A subspace $Y$ of a Banach space $X$ is complete iff the set $Y$ is closed in $X$.

Question

A subspace $Y$ of a Banach space $X$ is complete iff the set $Y$ is closed in $X$.

Proof:⇒) If $x\in\mathrm{cl}(Y)$ there exists a sequence $x_ n$ in Y which converges to x and as a consquence is a Cauchy sequence (in $X$ and $Y$). But Y is complete, so xn converges in Y to a point $x′$. According to the uniqueness of the limit, $x=x′\in Y$. That is, $cl(Y)\subset Y$ and hence, $Y$ is closed.

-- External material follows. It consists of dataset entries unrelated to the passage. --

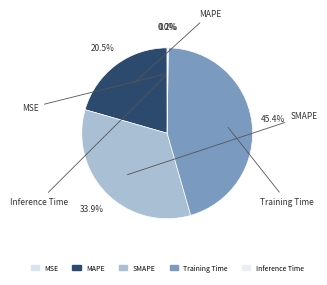

Which has a higher value, Training Time or Inference Time?

Training Time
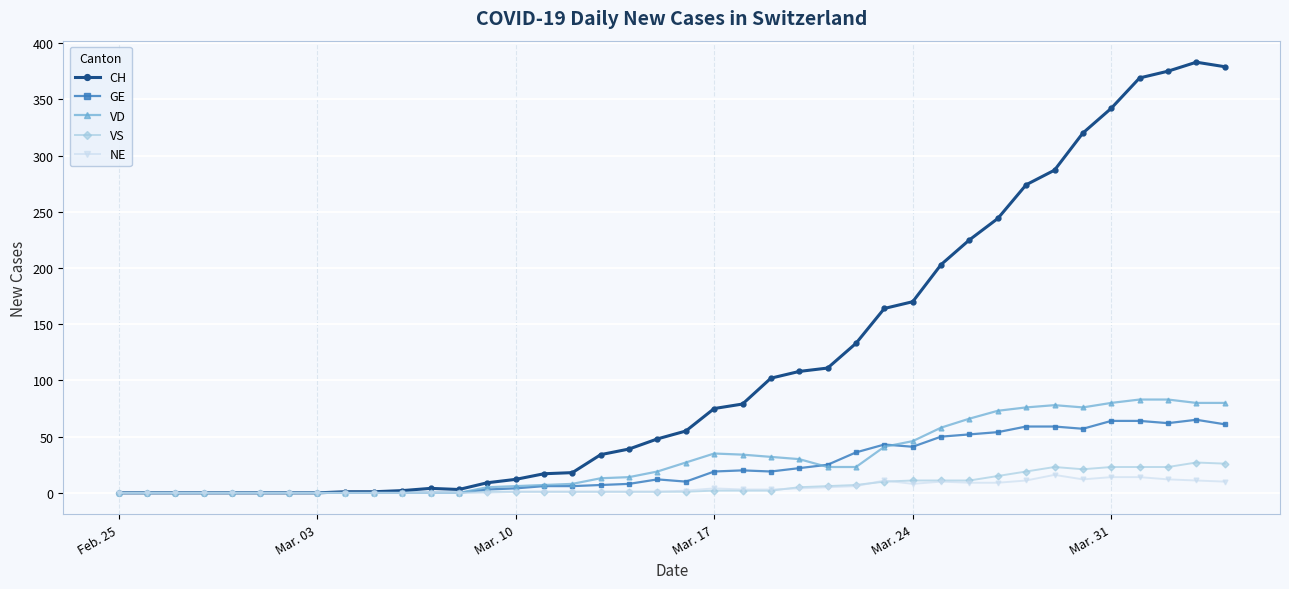

What is the average value of the VS series?

7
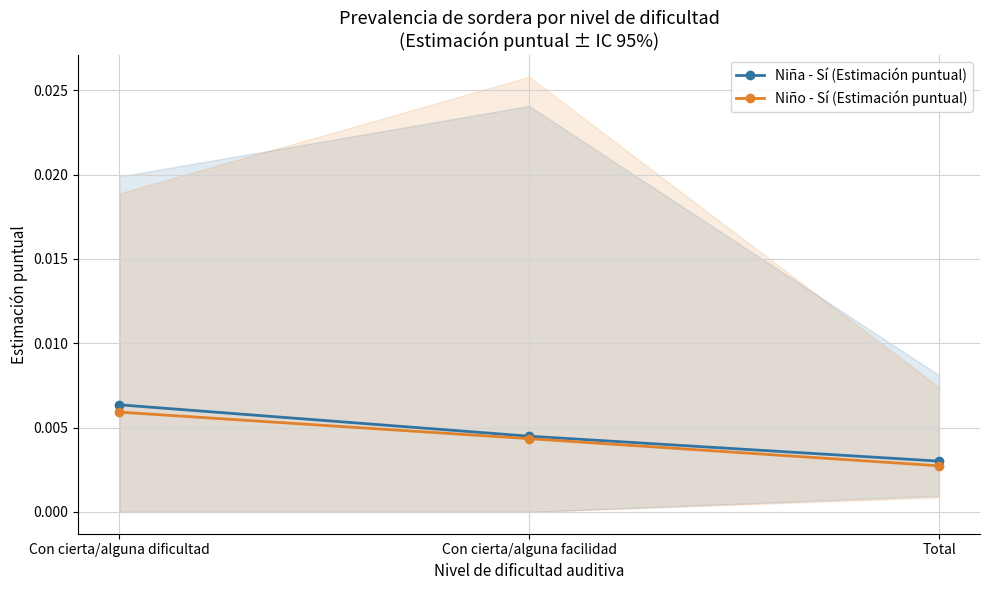

Rank the series by their maximum value, from lowest to highest.

Niño - Sí (Estimación puntual), Niña - Sí (Estimación puntual)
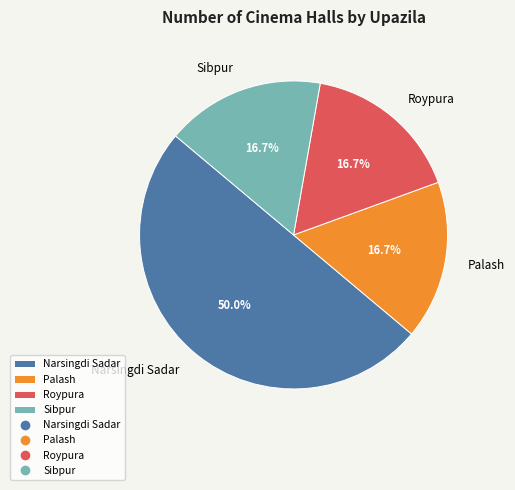

Which slice represents more than half of the pie?

Narsingdi Sadar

⇐) Let $x_n$ be a Cauchy sequence in $Y$. The limit $x$ of $x_n$ exists in $X$ because $X$ is complete. As $Y$ is complete, contains all its limit points, so $x\in Y$ and so, $Y$ is complete.

It may be obvious but i'm not getting Why $x_n$ is a cauchy sequence??

Answer 1

This is basic metric space theory. Suppose $x_n\to x$. Given $\varepsilon>0$ there is some $N\in\mathbb N$ such that $\|x_n-x\|<\varepsilon/2$ for $n\geq N$. Then for $n,m\geq N$ we have $$\|x_n-x_m\|\leq\|x_n-x\|+\|x-x_m\|<\varepsilon.$$ Therefore the sequence $(x_n)$ is Cauchy.